**The task**:
Exactly reproduce the data from its first line through the line with "Getting stuff into", leaving out every line after it.
· · · ·
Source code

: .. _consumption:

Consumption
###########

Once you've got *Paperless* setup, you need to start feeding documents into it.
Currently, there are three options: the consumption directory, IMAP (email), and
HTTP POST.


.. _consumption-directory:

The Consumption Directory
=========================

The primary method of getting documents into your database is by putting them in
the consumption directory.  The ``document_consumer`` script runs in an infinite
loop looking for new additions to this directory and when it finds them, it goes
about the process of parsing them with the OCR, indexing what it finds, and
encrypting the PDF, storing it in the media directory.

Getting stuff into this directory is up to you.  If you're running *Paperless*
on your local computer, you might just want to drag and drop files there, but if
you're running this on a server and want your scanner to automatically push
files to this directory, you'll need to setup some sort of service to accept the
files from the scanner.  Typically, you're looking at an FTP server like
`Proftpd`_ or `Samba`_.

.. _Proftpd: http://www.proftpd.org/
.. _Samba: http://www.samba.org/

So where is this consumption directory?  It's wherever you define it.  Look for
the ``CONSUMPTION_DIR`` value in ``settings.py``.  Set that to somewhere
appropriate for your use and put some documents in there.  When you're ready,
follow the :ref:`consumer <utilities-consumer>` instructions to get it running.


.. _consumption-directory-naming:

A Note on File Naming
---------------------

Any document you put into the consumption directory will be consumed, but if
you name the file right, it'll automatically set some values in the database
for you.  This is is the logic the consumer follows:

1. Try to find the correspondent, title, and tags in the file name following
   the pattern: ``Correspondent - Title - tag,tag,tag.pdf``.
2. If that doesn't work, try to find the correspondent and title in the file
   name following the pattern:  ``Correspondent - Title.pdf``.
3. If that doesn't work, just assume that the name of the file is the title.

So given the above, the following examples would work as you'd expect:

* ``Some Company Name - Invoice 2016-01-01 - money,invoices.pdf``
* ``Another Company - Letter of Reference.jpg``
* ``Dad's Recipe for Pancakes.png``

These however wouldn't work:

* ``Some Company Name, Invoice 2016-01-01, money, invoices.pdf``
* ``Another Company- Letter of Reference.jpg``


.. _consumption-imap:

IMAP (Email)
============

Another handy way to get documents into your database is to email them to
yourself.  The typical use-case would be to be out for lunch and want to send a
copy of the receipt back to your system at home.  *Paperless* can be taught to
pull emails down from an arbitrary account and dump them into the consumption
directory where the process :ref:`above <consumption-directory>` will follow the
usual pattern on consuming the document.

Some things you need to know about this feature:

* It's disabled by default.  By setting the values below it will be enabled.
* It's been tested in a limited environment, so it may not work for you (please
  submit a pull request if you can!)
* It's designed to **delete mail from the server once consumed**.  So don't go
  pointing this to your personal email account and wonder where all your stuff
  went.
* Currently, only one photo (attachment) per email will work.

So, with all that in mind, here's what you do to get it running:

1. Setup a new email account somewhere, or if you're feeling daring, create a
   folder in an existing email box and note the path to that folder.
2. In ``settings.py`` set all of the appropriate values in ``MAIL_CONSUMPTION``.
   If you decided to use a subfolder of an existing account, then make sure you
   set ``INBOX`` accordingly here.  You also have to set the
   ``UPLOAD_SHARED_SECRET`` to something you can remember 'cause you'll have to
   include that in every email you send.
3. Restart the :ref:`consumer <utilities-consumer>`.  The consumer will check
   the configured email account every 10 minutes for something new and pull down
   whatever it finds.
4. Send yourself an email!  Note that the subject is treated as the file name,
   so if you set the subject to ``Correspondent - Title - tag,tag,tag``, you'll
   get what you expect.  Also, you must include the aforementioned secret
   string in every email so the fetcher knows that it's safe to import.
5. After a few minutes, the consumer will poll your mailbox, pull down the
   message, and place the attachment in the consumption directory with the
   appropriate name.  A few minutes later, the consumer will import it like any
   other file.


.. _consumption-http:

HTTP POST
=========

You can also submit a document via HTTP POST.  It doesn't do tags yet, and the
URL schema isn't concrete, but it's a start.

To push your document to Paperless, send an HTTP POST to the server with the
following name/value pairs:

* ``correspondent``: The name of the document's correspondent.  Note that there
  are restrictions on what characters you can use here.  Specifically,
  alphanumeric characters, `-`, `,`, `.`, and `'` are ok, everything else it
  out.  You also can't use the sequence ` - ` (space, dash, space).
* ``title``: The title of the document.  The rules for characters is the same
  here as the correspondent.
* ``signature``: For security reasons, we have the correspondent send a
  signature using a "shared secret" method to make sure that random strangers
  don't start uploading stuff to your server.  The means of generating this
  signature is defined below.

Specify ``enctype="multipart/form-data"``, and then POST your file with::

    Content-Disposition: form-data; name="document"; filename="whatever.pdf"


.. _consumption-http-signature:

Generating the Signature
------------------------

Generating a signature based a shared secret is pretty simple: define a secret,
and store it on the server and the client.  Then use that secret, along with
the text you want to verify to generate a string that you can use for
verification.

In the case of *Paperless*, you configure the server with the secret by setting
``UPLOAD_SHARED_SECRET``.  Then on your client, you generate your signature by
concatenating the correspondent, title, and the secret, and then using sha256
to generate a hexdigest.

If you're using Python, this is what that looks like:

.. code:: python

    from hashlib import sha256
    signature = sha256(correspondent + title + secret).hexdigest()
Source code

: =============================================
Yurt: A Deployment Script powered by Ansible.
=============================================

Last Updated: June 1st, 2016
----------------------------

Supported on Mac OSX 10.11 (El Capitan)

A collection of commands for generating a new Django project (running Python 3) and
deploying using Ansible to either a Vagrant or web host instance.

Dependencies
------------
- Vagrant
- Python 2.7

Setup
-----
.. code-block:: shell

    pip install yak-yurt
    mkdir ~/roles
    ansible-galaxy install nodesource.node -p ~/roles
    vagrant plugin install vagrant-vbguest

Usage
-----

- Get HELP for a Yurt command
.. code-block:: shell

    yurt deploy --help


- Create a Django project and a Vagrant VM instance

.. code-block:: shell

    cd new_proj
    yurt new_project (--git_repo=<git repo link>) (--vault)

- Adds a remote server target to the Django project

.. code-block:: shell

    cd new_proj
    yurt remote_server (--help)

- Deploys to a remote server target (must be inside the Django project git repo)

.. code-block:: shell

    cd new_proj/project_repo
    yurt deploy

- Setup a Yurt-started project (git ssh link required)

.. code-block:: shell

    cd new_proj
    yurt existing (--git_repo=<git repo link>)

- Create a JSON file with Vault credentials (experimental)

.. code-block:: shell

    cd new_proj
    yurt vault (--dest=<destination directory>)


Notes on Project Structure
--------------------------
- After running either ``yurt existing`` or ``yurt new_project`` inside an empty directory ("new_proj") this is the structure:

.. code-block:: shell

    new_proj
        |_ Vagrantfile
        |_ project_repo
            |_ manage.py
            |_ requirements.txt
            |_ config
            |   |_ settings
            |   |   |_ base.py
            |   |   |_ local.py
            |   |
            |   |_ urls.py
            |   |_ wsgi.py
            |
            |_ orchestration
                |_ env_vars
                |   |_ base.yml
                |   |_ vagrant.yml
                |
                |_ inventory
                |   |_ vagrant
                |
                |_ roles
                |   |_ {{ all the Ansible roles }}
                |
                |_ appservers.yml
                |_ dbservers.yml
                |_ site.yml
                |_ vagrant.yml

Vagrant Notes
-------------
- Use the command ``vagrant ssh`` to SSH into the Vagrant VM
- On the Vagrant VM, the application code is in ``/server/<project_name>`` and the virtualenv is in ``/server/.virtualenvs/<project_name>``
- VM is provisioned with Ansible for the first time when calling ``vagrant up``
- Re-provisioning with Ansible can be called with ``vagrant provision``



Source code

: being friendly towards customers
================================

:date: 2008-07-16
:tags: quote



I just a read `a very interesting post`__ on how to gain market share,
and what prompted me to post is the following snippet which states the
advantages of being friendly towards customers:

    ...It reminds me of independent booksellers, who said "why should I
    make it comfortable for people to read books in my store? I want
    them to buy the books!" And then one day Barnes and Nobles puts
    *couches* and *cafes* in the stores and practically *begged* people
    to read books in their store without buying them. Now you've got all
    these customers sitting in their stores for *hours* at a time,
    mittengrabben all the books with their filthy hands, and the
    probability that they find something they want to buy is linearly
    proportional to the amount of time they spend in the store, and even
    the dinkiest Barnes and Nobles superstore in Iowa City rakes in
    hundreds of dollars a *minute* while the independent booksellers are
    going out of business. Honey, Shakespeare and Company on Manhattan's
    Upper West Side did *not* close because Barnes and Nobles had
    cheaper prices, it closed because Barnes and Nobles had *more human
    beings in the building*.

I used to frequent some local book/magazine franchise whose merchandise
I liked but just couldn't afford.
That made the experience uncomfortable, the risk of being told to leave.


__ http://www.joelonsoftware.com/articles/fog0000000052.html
· · · ·
**Exercise output**:
Source code

: .. _consumption:

Consumption
###########

Once you've got *Paperless* setup, you need to start feeding documents into it.
Currently, there are three options: the consumption directory, IMAP (email), and
HTTP POST.


.. _consumption-directory:

The Consumption Directory
=========================

The primary method of getting documents into your database is by putting them in
the consumption directory.  The ``document_consumer`` script runs in an infinite
loop looking for new additions to this directory and when it finds them, it goes
about the process of parsing them with the OCR, indexing what it finds, and
encrypting the PDF, storing it in the media directory.

Getting stuff into this directory is up to you.  If you're running *Paperless*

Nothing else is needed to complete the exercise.